(Lens and sensor parameters)
▽
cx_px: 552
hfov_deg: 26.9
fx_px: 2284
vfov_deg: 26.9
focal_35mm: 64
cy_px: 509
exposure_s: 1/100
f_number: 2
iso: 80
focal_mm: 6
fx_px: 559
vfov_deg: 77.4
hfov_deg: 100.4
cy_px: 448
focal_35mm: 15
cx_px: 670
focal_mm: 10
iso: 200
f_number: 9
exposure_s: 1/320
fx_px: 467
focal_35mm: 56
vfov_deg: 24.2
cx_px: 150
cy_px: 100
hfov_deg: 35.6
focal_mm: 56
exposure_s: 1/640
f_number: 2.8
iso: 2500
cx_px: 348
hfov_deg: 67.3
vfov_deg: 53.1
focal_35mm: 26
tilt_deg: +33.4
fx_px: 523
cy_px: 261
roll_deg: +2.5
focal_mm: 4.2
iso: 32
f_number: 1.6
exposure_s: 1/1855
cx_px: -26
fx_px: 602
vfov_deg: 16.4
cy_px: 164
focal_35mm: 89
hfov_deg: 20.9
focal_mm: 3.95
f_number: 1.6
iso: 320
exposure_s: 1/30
△
▽
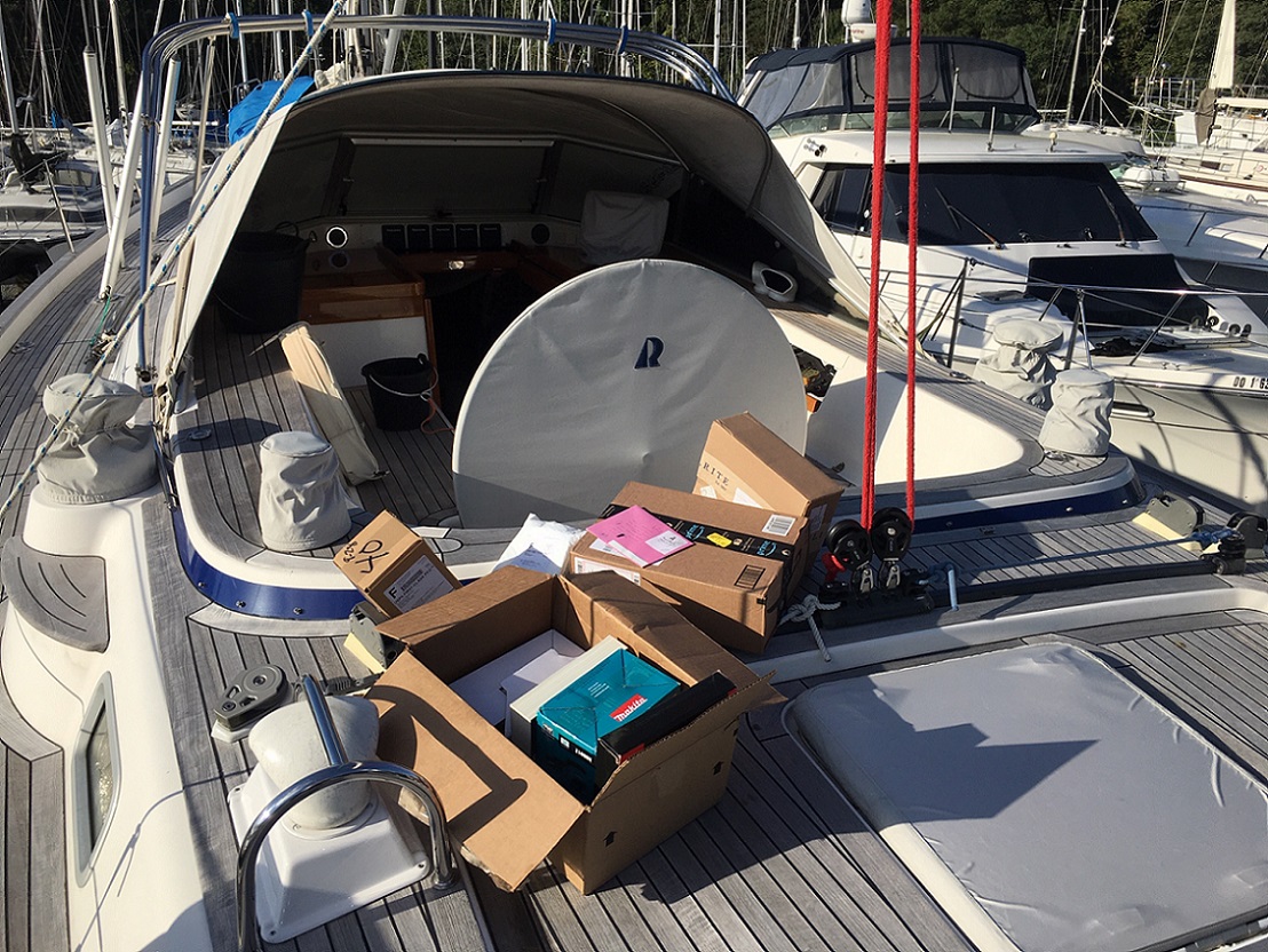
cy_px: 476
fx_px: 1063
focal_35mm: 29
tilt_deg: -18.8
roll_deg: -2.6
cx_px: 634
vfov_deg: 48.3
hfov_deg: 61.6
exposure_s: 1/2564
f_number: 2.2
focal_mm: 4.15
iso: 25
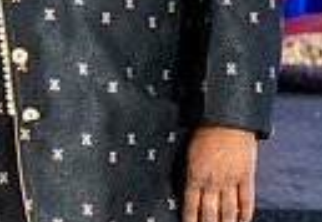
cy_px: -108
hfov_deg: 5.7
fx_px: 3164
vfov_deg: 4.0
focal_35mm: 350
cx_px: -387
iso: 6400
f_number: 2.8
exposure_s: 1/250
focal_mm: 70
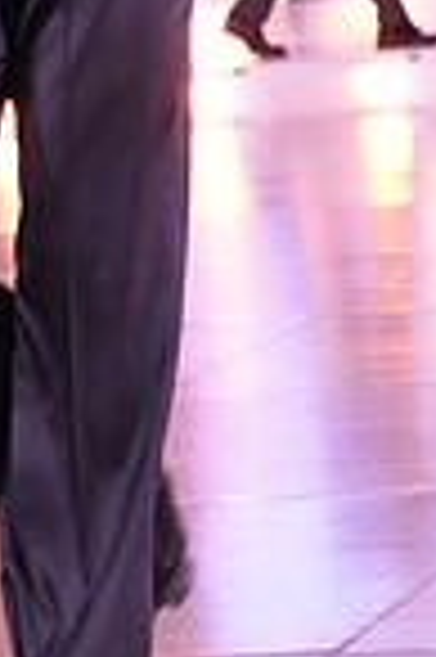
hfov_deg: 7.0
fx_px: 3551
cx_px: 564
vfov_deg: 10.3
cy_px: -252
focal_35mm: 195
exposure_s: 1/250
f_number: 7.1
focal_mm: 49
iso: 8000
△
YOUR TASK
Take the stretch of lines above from the one containing "hfov_deg: 67.3" through the one containing "exposure_s: 1/30" and repeat it exactly, adding no other line.

EXPECTED ANSWER
hfov_deg: 67.3
vfov_deg: 53.1
focal_35mm: 26
tilt_deg: +33.4
fx_px: 523
cy_px: 261
roll_deg: +2.5
focal_mm: 4.2
iso: 32
f_number: 1.6
exposure_s: 1/1855
cx_px: -26
fx_px: 602
vfov_deg: 16.4
cy_px: 164
focal_35mm: 89
hfov_deg: 20.9
focal_mm: 3.95
f_number: 1.6
iso: 320
exposure_s: 1/30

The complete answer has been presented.